Figure 3.

Formal definition of the model. All variables and parameters are continuous in that they can in principle assume any value on the real number line. The parameters (red) are trained and thus fixed during simulations. All variables are scaled by the boundary marker level $b$, except itself, representing its dampening effect (akin to a time constant)—the greater the value of $b$ (the greater the cell tends to be a boundary cell), the more dampened its overall activity, including the patterning state, cell properties and internal controller states, is. Subscripted parameters and variables denote unique projections of the corresponding parameters and variables that can be inferred from the connectivity diagram shown in Figure 2. In cases where the value of a variable is determined by inputs from multiple controllers, such as the gap-junctions and the boundary-markers, the averaging operator $g()$ computes the means of those contributions.

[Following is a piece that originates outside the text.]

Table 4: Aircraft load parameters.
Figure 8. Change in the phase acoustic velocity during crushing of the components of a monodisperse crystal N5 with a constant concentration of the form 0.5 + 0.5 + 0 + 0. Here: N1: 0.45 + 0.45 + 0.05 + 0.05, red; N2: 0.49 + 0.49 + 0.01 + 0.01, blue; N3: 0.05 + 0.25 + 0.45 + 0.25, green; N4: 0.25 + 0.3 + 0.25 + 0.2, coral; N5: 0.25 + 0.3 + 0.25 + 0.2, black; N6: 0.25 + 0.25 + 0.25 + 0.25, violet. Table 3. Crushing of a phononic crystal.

The case of gap-junction weight updates exemplifies these concepts. The weight of every gap-junction $j_{\left(n-1\right)n}$ is determined by the intrinsic controllers of cells $\left(i-1\right)$ and $i$, specifically by the posterior column in the controller of the anterior cell and the anterior column of the posterior cell. Accordingly, the dimension of $r_g$ would be $3\times 2\times \left(n-1\right)$, where the dimensions $3\times 2$ represents the three nodes each of the two controller columns. This $r_g$ would then be partially vectorized, with the two columns contributing to each gap-junction concatenated into one, yielding a matrix with dimensions $6\times \left(n-1\right)$. In the same way, the dimension of $u_g$ would be $2\times 6$, representing the two gap-junctions each contributed to by one column of the generic cell’s intrinsic controller totaling six nodes (three nodes per column). Thus, the multiplication of $u_g$ with $r_g$ yields a matrix of dimensions $2\times \left(n-1\right)$. Finally, the averaging operator $g()$ computes the column-wise mean of the previous matrix resulting in a $1\times \left(n-1\right)$ vector of updates to all the gap-junctions.